Typically, a politician's highest hurdle in these proceedings is showing that his name is a common law mark due to its "secondary meaning" as an identifier of goods and services. But Mr. Clinton's history as a best-selling author gave him a stronger claim than most to commercial rights in his name. Thus, the NAF panelist "[r]eluctantly" concluded that Mr. Clinton had a common law mark in his name after noting his earlier decision in a similar case involving Rolling Stones singer Mick Jagger. Mr. Clinton's claim still fell short, however, because the panelist inexplicably found a lack of "bad faith" by the cybersquatter. Past panels have found "bad faith" present where the cybersquatter: (1) engaged in a pattern of cybersquatting; (2) held a domain passively; (3) linked to a competitor's website; (4) registered a domain with actual or constructive knowledge that the domain included another's mark; or (5) failed to put forward a logical explanation for use of another's mark. All of these elements would seem to be present here, as the cybersquatter has held over 500 candidate-related domain names, offered to sell a domain to another politician under similar circumstances, used the contested domains only to link to the Republican Party's website, and purposely registered another's famous name without explanation. Nevertheless, after offering only conclusory statements like "Respondent has adequately rebutted any inference of bad faith" and "Complainant failed to meet the burden of proof of bad faith registration," the NAF panelist found no "bad faith" and denied Mr. Clinton's claim. Mr. Clinton cleared the usually outcome-determinative "trademark" obstacle, only to be tripped up elsewhere without so much as an explanation why.

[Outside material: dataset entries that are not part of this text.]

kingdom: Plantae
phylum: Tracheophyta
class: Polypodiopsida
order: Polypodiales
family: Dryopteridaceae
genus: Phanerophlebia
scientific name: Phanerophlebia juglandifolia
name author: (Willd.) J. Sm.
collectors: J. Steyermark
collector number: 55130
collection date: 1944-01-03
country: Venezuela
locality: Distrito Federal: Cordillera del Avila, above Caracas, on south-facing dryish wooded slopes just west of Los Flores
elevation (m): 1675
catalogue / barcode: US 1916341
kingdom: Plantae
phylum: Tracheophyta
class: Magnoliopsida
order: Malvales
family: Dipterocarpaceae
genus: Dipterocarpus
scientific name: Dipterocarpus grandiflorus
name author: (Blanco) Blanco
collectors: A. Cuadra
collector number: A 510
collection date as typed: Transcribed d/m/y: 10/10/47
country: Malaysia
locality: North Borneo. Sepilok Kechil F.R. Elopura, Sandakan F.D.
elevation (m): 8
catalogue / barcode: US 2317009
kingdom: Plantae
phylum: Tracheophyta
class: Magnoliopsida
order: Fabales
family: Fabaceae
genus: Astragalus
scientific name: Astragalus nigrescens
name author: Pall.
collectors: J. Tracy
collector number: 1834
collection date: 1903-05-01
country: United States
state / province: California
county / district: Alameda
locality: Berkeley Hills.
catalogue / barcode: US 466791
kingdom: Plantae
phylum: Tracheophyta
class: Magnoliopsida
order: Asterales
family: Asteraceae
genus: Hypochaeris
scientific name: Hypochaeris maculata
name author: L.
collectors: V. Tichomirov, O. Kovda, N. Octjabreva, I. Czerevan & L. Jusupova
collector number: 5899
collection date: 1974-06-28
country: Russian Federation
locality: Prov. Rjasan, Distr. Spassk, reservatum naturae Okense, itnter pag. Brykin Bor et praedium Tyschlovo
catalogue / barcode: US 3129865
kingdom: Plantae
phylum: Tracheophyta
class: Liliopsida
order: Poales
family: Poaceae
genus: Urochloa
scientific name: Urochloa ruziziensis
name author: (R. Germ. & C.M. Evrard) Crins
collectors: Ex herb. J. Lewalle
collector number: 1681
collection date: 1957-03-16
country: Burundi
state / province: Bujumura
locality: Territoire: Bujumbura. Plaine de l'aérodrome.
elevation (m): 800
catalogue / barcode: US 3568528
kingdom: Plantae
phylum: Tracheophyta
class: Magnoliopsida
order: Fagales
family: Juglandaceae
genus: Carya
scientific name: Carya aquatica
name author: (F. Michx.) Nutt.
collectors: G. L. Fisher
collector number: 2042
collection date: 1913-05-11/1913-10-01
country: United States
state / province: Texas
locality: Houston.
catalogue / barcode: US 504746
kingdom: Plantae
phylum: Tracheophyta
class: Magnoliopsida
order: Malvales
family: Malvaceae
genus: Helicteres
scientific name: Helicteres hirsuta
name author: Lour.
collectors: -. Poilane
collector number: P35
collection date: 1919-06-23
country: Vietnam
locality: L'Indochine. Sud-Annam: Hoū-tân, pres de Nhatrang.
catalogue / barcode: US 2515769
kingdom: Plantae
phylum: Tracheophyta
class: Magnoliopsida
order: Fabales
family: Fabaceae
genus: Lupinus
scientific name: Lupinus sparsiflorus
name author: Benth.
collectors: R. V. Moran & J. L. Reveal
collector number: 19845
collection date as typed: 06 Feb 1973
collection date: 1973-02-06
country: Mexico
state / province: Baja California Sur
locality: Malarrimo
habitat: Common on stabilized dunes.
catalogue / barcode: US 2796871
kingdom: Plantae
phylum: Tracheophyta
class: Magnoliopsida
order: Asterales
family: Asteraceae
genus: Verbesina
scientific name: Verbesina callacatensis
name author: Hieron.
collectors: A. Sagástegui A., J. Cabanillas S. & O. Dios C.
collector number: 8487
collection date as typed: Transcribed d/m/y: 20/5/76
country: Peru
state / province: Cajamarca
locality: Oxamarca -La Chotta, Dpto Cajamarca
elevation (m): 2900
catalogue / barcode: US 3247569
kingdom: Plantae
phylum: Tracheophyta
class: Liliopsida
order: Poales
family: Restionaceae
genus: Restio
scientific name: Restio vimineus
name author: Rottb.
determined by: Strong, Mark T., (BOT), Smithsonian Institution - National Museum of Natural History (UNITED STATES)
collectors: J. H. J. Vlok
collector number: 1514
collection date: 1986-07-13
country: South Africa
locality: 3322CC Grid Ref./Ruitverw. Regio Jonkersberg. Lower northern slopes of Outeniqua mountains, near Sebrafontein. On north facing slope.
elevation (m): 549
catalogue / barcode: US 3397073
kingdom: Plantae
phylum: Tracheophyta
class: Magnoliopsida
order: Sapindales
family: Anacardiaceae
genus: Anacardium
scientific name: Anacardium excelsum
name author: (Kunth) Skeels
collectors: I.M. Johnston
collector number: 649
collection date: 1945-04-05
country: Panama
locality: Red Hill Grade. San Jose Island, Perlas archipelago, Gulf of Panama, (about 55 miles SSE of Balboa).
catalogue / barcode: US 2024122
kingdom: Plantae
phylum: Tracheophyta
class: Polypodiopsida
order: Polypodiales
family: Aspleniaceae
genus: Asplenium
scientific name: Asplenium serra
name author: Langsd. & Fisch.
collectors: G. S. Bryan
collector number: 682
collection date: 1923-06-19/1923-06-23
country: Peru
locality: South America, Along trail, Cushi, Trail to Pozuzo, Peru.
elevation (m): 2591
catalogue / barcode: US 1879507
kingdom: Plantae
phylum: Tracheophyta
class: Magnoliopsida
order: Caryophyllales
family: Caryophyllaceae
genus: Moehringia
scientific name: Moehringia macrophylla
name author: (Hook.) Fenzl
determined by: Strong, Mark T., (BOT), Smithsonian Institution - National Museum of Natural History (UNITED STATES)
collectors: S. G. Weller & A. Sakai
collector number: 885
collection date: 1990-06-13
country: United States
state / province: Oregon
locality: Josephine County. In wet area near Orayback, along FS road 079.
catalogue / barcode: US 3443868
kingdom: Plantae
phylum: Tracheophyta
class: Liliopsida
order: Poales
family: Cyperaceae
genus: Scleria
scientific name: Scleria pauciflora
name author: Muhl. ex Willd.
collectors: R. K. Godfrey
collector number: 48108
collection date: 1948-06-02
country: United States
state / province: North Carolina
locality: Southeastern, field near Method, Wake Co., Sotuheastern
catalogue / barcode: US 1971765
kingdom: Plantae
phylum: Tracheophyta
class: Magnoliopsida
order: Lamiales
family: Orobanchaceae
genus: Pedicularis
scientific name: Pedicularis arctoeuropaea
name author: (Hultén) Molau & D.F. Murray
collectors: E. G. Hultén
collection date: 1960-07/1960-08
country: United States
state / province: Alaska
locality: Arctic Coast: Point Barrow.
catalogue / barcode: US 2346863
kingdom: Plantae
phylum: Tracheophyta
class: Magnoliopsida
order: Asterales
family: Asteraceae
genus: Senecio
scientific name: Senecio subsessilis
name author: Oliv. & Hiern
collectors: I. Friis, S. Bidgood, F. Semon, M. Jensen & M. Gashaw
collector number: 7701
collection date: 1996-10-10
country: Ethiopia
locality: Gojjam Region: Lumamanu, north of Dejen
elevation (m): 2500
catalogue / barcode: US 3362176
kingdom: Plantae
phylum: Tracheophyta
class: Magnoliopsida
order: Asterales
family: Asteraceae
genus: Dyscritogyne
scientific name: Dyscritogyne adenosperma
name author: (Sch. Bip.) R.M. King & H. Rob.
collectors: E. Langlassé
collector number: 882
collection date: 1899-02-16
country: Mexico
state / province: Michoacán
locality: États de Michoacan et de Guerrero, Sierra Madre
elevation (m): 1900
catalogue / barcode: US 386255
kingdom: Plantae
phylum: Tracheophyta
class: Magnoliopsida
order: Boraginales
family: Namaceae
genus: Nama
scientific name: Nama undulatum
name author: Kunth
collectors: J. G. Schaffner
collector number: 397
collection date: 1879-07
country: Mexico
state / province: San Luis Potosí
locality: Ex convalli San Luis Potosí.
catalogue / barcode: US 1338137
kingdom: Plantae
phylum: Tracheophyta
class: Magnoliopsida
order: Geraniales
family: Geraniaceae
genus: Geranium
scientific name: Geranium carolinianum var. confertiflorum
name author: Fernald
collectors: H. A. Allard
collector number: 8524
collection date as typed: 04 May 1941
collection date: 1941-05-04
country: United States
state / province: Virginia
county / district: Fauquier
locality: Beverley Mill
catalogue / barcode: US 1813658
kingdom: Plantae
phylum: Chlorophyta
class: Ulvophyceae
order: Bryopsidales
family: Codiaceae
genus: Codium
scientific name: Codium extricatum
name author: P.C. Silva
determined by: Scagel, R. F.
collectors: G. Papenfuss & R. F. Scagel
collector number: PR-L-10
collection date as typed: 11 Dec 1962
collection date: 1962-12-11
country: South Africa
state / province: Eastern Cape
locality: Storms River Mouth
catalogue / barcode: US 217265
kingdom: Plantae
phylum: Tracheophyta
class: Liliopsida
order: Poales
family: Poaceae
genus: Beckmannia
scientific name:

Third, Mr. Clinton's domain-name case is notable because it was denied by the NAF, which had previously been seen as a relatively complainant-friendly forum in political cybersquatting disputes. Hopefully for candidates and political entities, this opinion is not a trendsetter at NAF. As I have outlined in articles here, here, and here, politicos already have difficulty using existing preventive and remedial measures to solve their cybersquatting problems.
Perhaps more than anything, Mr. Clinton's case is significant because it highlights the current system's inadequacy in reliably resolving political cybersquatting issues and the need for a new generic top-level domain, ".pol".
Mr. Sanderson is a political law attorney with the Washington, D.C. law firm Caplin & Drysdale, Chartered.